Hingga kini, Pemko Padang telah memetakan sekitar 2.000 titik evakuasi sementara di seluruh kelurahan. Namun, belum semua titik memiliki akses jalan yang memadai. Dalam kondisi darurat, jalan sempit dan padat di kawasan pesisir bisa menjadi jebakan bagi warga yang berusaha menyelamatkan diri.

“Kita akan evaluasi. Jalan evakuasi harus jadi prioritas satu. Jangan sampai nanti saat bencana sungguhan, jalannya justru tidak bisa dilalui,” ujar Fadly menegaskan.

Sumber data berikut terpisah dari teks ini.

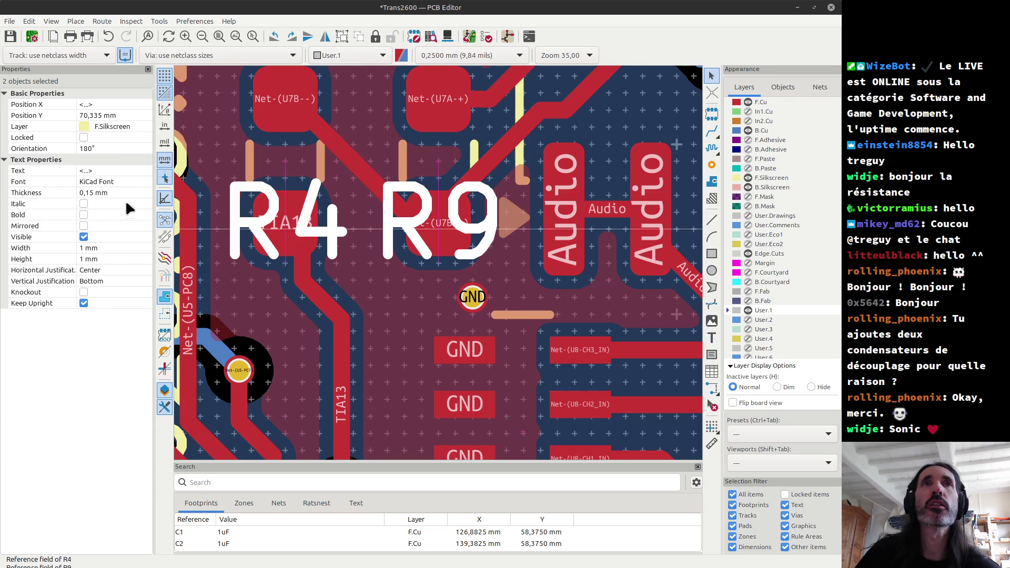
{"action": "left_click", "coordinate": [131, 272]}
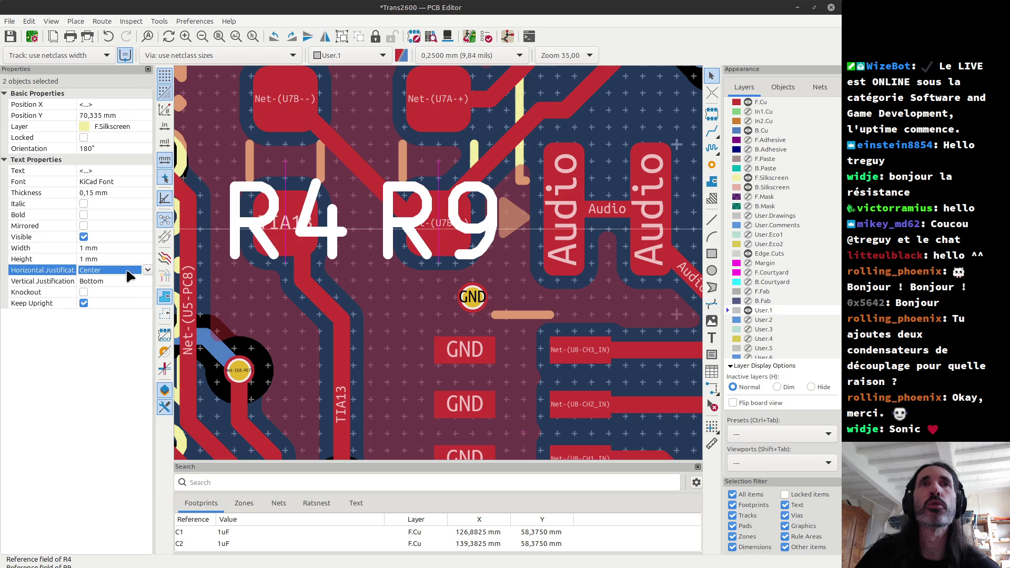
{"action": "left_click", "coordinate": [148, 270]}
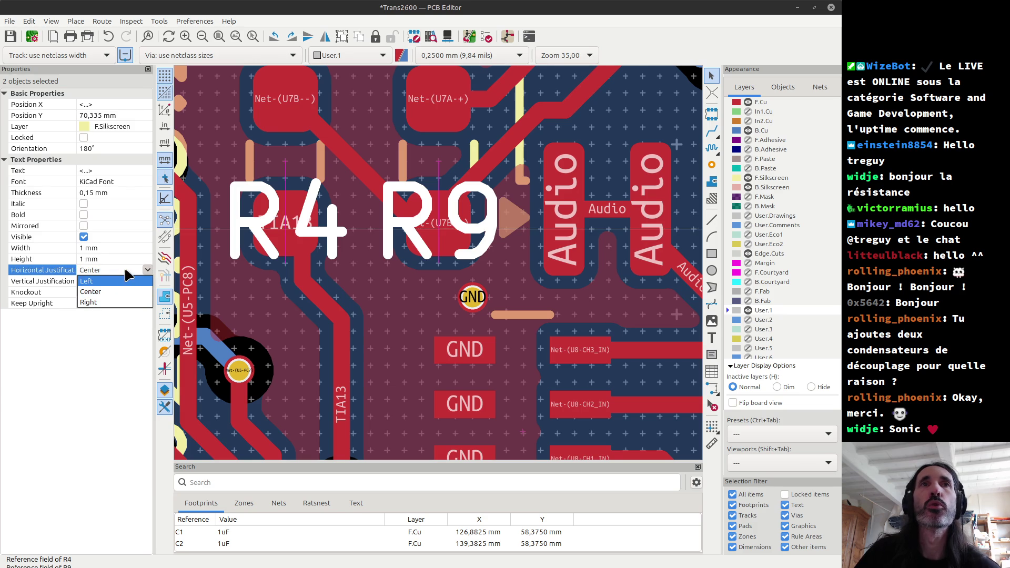
{"action": "left_click", "coordinate": [103, 384]}
{"action": "left_click", "coordinate": [146, 282]}
{"action": "left_click", "coordinate": [148, 281]}
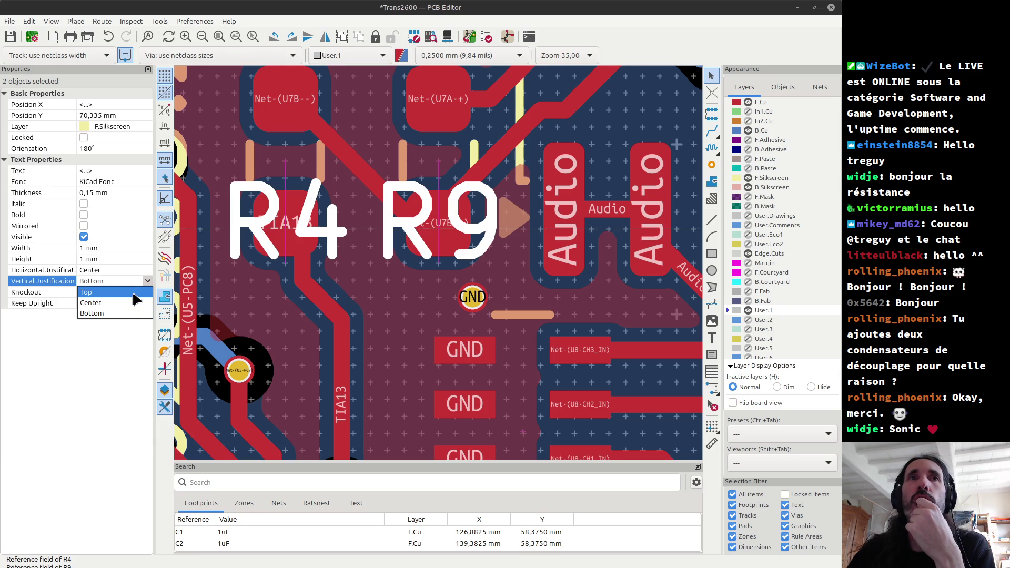
{"action": "left_click", "coordinate": [134, 294]}
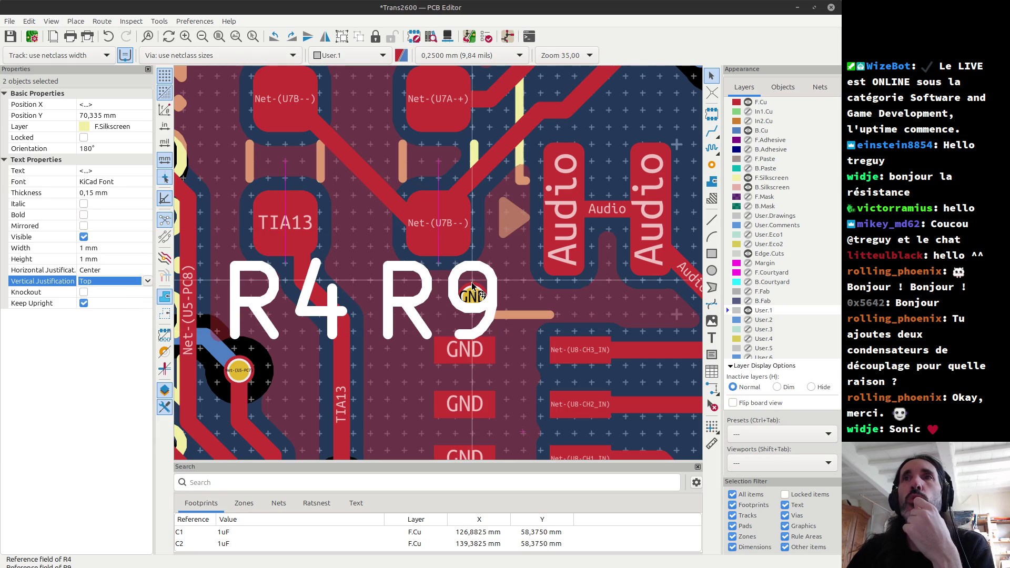
Select the GND via near R9 and drag it away from the labels.
{"action": "left_click", "coordinate": [478, 298]}
{"action": "mouse_move", "coordinate": [478, 298]}
{"action": "left_mouse_down"}
{"action": "mouse_move", "coordinate": [412, 232]}
{"action": "mouse_move", "coordinate": [439, 266]}
{"action": "mouse_move", "coordinate": [439, 295]}
{"action": "mouse_move", "coordinate": [356, 163]}
{"action": "left_mouse_up"}
{"action": "scroll", "coordinate": [440, 266], "scroll_direction": "down", "scroll_amount": 3}
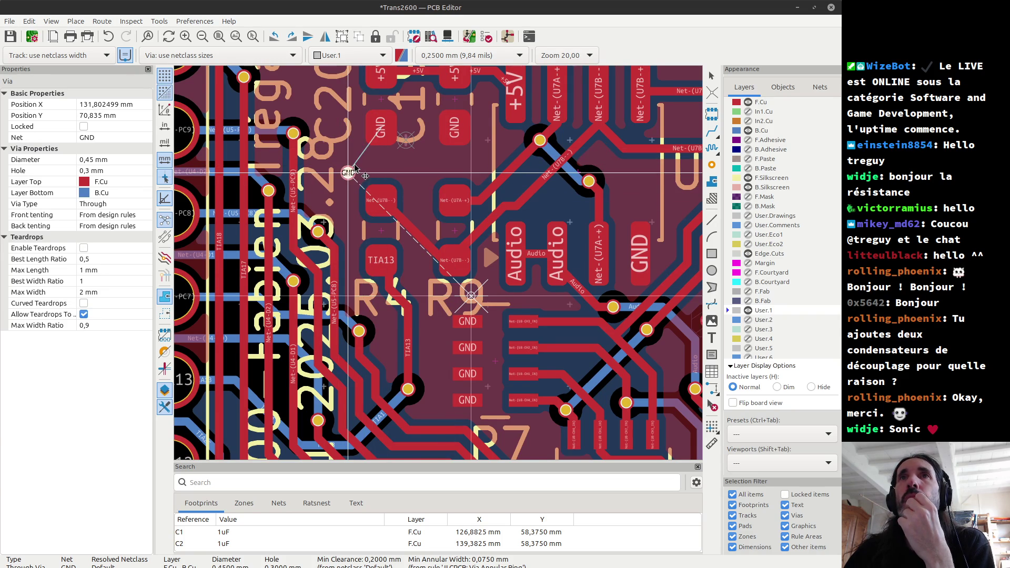
Drop the GND via beside the TIA13 track at X 130,802499, Y 72,835 mm.
{"action": "scroll", "coordinate": [351, 169], "scroll_direction": "up", "scroll_amount": 2}
{"action": "scroll", "coordinate": [441, 266], "scroll_direction": "up", "scroll_amount": 1}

Ia menambahkan, hasil evaluasi simulasi kali ini akan dilaporkan kepada BNPB dan Pemprov Sumbar termasuk usulan pembangunan shelter baru di daerah-daerah yang belum memiliki tempat perlindungan aman.

Bagi sebagian warga Padang, suara sirene Tsunami kali ini mungkin tidak terlalu penting, bahkan hanya jadi bahan tontonan, namun ini juga menjadi ironi kota rawan bencana, Kesiapsiagaan masih jauh dari harapan.

Namun bagi pemerintah, justru di situlah pentingnya latihan. “Kita ingin masyarakat terbiasa, bukan panik. Tapi terbiasa bukan berarti abai,” kata Fadly.

Ia berharap, simulasi tidak hanya menjadi agenda tahunan, tetapi bagian dari rutinitas edukatif.

Setidaknya, menurutnya, simulasi seperti ini harus digelar setahun sekali di seluruh kawasan pesisir, dan idealnya sebulan sekali di titik-titik rawan.

Keterlibatan masyarakat masih menjadi tantangan terbesar. “Kita butuh partisipasi warga. Pemerintah bisa siapkan peta, shelter, dan sirene. Tapi tanpa kesadaran kolektif, semua itu tidak cukup,” ujar Fadly.

Jika Tsunami Itu Nyata

Kota Padang berada di depan zona subduksi Mentawai–Siberut, wilayah yang secara ilmiah berpotensi melahirkan gempa besar dengan magnitudo di atas 8 dan tsunami setinggi 5–8 meter. Menurut kajian BMKG, waktu tiba gelombang ke darat diperkirakan hanya 20–30 menit setelah gempa utama.

Dalam skenario seperti itu, setiap detik bagi tebasan pedang malaikat maut. Setiap desaubkesadaran akan menyelamatkan banyak nyawa, dan Masa Depan. (**).